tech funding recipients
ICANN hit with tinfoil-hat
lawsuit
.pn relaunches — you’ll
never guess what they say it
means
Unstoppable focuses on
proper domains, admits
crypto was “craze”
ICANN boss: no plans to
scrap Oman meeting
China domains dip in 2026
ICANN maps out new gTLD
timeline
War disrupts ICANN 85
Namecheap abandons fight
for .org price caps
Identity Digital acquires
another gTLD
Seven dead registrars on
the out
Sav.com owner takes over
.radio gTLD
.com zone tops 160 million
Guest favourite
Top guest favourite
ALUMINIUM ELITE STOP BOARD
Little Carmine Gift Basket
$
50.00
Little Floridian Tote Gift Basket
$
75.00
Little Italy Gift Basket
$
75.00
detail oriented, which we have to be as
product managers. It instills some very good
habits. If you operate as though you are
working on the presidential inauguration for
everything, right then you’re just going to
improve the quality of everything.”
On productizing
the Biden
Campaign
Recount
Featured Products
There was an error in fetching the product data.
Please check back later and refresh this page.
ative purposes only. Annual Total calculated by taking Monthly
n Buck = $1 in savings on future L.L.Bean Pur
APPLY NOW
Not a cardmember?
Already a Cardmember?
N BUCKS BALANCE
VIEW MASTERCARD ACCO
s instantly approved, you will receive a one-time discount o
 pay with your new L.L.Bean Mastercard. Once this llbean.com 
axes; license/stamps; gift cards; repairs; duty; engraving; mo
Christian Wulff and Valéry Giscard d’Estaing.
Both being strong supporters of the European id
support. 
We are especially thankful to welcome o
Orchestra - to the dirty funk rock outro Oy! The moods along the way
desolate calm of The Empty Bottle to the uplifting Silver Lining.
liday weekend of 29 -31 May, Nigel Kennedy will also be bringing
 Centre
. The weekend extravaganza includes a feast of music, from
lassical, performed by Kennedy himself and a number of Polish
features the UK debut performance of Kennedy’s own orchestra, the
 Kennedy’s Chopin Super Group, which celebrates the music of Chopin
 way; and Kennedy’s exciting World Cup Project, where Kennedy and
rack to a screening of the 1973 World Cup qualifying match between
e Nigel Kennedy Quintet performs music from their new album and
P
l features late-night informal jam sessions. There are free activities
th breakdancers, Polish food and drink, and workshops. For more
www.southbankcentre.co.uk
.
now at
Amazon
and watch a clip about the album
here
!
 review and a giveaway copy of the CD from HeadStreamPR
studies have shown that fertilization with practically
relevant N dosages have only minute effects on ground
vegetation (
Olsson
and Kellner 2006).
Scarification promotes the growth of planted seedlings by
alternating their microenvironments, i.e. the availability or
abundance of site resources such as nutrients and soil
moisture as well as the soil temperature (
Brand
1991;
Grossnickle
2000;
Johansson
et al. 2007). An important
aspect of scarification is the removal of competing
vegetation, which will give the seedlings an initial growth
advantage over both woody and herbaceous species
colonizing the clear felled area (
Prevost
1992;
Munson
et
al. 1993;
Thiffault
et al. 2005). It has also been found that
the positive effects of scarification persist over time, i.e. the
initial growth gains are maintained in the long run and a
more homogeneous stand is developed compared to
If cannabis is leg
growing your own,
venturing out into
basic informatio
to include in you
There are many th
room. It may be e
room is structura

» **Work to be completed**:
Please copy out every entry exactly, with nothing omitted.

» **Task answer**:
tech funding recipients
ICANN hit with tinfoil-hat
lawsuit
.pn relaunches — you’ll
never guess what they say it
means
Unstoppable focuses on
proper domains, admits
crypto was “craze”
ICANN boss: no plans to
scrap Oman meeting
China domains dip in 2026
ICANN maps out new gTLD
timeline
War disrupts ICANN 85
Namecheap abandons fight
for .org price caps
Identity Digital acquires
another gTLD
Seven dead registrars on
the out
Sav.com owner takes over
.radio gTLD
.com zone tops 160 million
Guest favourite
Top guest favourite
ALUMINIUM ELITE STOP BOARD
Little Carmine Gift Basket
$
50.00
Little Floridian Tote Gift Basket
$
75.00
Little Italy Gift Basket
$
75.00
detail oriented, which we have to be as
product managers. It instills some very good
habits. If you operate as though you are
working on the presidential inauguration for
everything, right then you’re just going to
improve the quality of everything.”
On productizing
the Biden
Campaign
Recount
Featured Products
There was an error in fetching the product data.
Please check back later and refresh this page.
ative purposes only. Annual Total calculated by taking Monthly
n Buck = $1 in savings on future L.L.Bean Pur
APPLY NOW
Not a cardmember?
Already a Cardmember?
N BUCKS BALANCE
VIEW MASTERCARD ACCO
s instantly approved, you will receive a one-time discount o
 pay with your new L.L.Bean Mastercard. Once this llbean.com 
axes; license/stamps; gift cards; repairs; duty; engraving; mo
Christian Wulff and Valéry Giscard d’Estaing.
Both being strong supporters of the European id
support. 
We are especially thankful to welcome o
Orchestra - to the dirty funk rock outro Oy! The moods along the way
desolate calm of The Empty Bottle to the uplifting Silver Lining.
liday weekend of 29 -31 May, Nigel Kennedy will also be bringing
 Centre
. The weekend extravaganza includes a feast of music, from
lassical, performed by Kennedy himself and a number of Polish
features the UK debut performance of Kennedy’s own orchestra, the
 Kennedy’s Chopin Super Group, which celebrates the music of Chopin
 way; and Kennedy’s exciting World Cup Project, where Kennedy and
rack to a screening of the 1973 World Cup qualifying match between
e Nigel Kennedy Quintet performs music from their new album and
P
l features late-night informal jam sessions. There are free activities
th breakdancers, Polish food and drink, and workshops. For more
www.southbankcentre.co.uk
.
now at
Amazon
and watch a clip about the album
here
!
 review and a giveaway copy of the CD from HeadStreamPR
studies have shown that fertilization with practically
relevant N dosages have only minute effects on ground
vegetation (
Olsson
and Kellner 2006).
Scarification promotes the growth of planted seedlings by
alternating their microenvironments, i.e. the availability or
abundance of site resources such as nutrients and soil
moisture as well as the soil temperature (
Brand
1991;
Grossnickle
2000;
Johansson
et al. 2007). An important
aspect of scarification is the removal of competing
vegetation, which will give the seedlings an initial growth
advantage over both woody and herbaceous species
colonizing the clear felled area (
Prevost
1992;
Munson
et
al. 1993;
Thiffault
et al. 2005). It has also been found that
the positive effects of scarification persist over time, i.e. the
initial growth gains are maintained in the long run and a
more homogeneous stand is developed compared to
If cannabis is leg
growing your own,
venturing out into
basic informatio
to include in you
There are many th
room. It may be e
room is structura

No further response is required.